= Texte source =
========================
J’ai toujours reconnu, dès les années cinquante, que, pour moi qui avais cette vocation d’écrivain, il n’y avait pas d’autre endroit où aller que l’Angleterre. Et s’il me fallait décrire aujourd’hui ce qu’est la «civilisation universelle», je dirais que c’est celle qui fait naître à la fois le désir et l’idée de la vocation littéraire et donne les moyens de la réaliser ; celle qui m’a permis d’effectuer ce voyage de la «périphérie» vers le «centre», qui m’unit non seulement au public anglais mais aussi à cet homme de Java, plus si jeune aujourd’hui, dont les ancêtres étaient aussi respectueux des rites que les miens, sur lequel le monde extérieur a, comme sur moi, exercé une influence prépondérante et à qui il a donné l’ambition d’écrire.
========================
= Liste fournie =
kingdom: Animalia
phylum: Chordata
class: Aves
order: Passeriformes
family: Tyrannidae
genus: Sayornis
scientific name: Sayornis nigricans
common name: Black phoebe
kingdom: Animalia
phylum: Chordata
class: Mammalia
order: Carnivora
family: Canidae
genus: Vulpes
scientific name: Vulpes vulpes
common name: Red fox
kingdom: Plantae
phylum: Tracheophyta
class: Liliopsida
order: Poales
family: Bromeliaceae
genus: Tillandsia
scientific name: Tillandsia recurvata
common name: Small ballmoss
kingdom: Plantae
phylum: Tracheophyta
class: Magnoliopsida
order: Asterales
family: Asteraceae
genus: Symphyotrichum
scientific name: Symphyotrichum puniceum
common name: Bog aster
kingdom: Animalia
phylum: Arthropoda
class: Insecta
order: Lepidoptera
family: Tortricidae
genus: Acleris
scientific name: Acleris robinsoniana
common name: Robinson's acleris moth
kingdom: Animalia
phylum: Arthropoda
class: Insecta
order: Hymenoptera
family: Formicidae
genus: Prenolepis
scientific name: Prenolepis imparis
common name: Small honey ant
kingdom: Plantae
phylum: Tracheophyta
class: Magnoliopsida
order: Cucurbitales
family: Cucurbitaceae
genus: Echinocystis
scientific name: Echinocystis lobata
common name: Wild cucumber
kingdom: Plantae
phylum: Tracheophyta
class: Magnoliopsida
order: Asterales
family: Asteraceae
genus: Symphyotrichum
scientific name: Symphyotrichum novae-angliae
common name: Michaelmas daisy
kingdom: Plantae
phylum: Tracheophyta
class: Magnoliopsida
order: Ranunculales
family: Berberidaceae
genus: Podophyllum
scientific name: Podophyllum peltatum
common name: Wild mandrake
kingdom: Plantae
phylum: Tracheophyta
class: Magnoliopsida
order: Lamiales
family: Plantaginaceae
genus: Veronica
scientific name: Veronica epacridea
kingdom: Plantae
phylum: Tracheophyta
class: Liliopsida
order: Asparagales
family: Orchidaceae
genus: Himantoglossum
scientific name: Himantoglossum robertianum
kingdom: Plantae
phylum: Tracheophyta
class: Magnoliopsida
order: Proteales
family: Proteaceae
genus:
========================
= À réaliser =
Pour chaque affirmation, dites par oui ou par non si elle concorde avec le texte source, et citez les mots du texte qui tranchent. (a) Dès les années cinquante, l’Angleterre apparaissait comme le seul endroit où aller. (b) L’homme de Java est encore très jeune aujourd’hui. (c) Les ancêtres de l’homme de Java respectaient les rites autant que ceux de la personne qui parle. La liste n’intervient pas dans ce travail.

= Résultat final =
(a) Oui : « il n’y avait pas d’autre endroit où aller que l’Angleterre ».
(b) Non : « plus si jeune aujourd’hui ».
(c) Oui : « dont les ancêtres étaient aussi respectueux des rites que les miens ».